— PROBLEM TO WORK ON —
Put every line of the records below into a JSON list of strings, one string per line. Skip blank lines and leave out the pictures.

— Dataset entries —
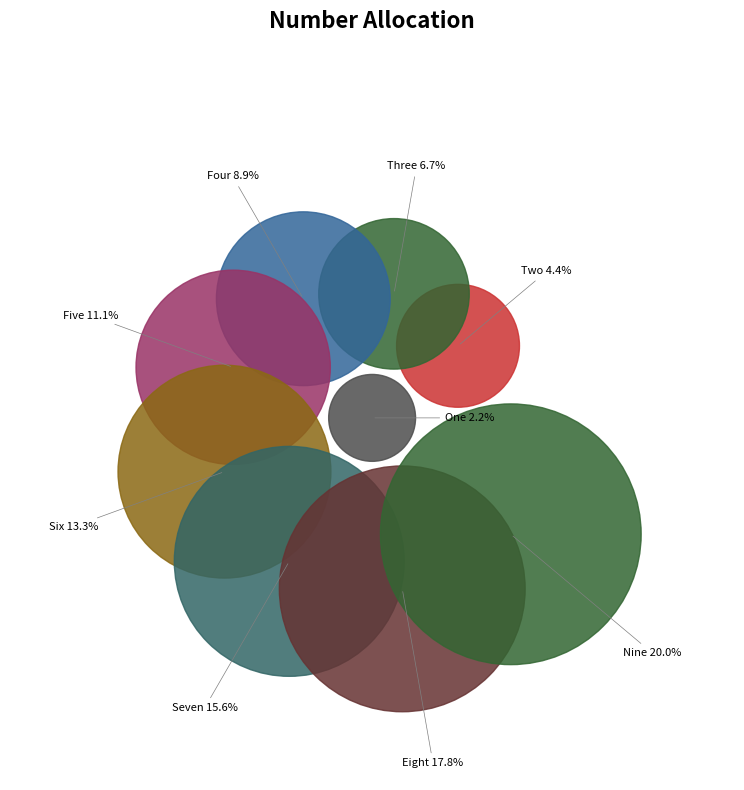

Combined, what portion of the pie is Eight and Nine?

37.8%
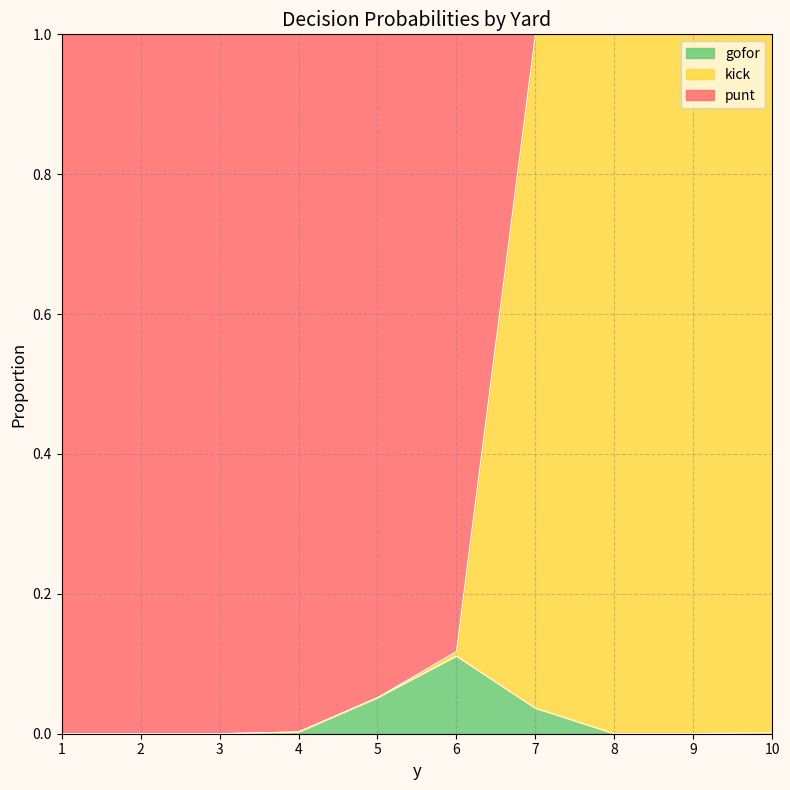

What is the maximum value shown in the chart?

1.0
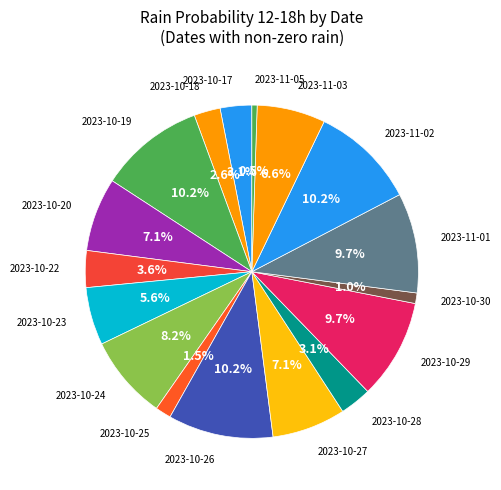

How many slices are in this pie chart?

17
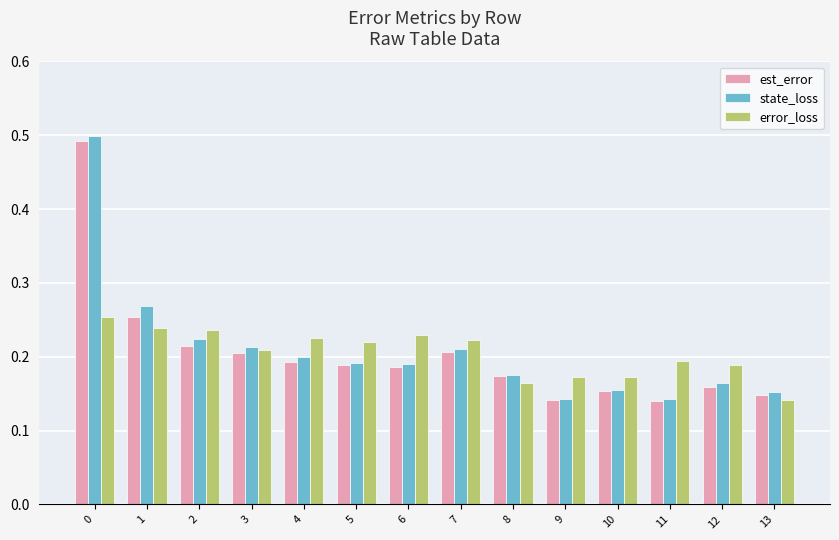

What is the difference between the maximum and minimum values in the state_loss series?

0.4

— TASK ANSWER —
[
  "Combined, what portion of the pie is Eight and Nine?",
  "37.8%",
  "What is the maximum value shown in the chart?",
  "1.0",
  "How many slices are in this pie chart?",
  "17",
  "What is the difference between the maximum and minimum values in the state_loss series?",
  "0.4"
]